I don’t understand what “skill” Jonah Lehrer has that is so irreplaceable or special that it should override his demonstrated lack of honesty. I’m baffled that anyone would buy one of his books now, and that publishers think he’s worth publishing.
And as to all the talk about second chances: Jonah Lehrer can do plenty of things for a living. Some of them can even involve writing — he could write fiction (well, again, but this time labelled as such, ha ha), or marketing materials (where someone else has to review for accuracy and legality anyway), etc. Or yeah, he could be like millions of other Americans and sit in a cubicle and write memos to the Assistant VP of Corporate Such and Such, or god forbid even perform blue collar work. But somehow that’s treated as unthinkable.
If you get caught dealing drugs or some other serious but not necessarily violent crime, it’s understood that it may mess up your career for good. Some jobs and schools will simply be closed to you because of your criminal record, at least for a good long while.
It’s a fascinating bit of class privilege that once you get admitted to the elite club of Famous Writers, it’s taken for granted that nothing should deprive you of that status, and that by golly, it’s unAmerican not to give a “second chance” to such a fine fellow who just made a mistake!
Another example: I was astounded by how close another journalistic fabricator, Stephen Glass, came to being admitted to the California Bar. Even though he continued to conceal the scope of his lies right up until he was running into trouble on his bar application and needed to come clean, there was no shortage of big shot lawyers and others willing to testify as to his supposed moral character. A state bar court judge actually ruled in his favor, and the California Supreme Court had to intervene and unanimously overrule it. I mean, make whatever jokes you want about lawyers and ethics, but if you’re not going to exclude a guy who repeatedly misrepresented facts and has never fully repented for it, then why have a moral character requirement at all?
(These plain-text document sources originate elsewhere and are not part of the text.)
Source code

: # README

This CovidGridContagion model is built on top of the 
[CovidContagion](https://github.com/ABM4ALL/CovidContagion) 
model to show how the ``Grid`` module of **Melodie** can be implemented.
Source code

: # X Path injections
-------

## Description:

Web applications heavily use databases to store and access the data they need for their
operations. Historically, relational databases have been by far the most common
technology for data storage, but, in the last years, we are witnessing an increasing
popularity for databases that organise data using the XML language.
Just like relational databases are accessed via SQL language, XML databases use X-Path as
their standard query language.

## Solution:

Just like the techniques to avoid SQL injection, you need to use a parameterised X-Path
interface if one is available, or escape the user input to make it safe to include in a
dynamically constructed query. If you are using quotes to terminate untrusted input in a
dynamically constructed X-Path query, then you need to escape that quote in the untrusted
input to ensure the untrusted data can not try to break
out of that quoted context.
I noticed one memorable instance of that in his magazine work; I think it was shortly before he got caught plagiarizing. Lehrer was talking about the old ESP experiments, and he claimed that the results of those experiments were ambiguous enough to serve as illustrations for some claim he was making about science–that it sometimes gets things wrong and therefore Doesn’t Have All the Answers, or something. But as a lifelong skeptic (who actually took a parapsychology course in college), I knew that the experiments he referenced were unequivocally, unambiguously Bad Science. They couldn’t be used as illustrations for anything except ineptitude. But bygod Lehrer thought he had a good story, so he pressed some old experiments into service. He probably assumed nobody remembered what really went on.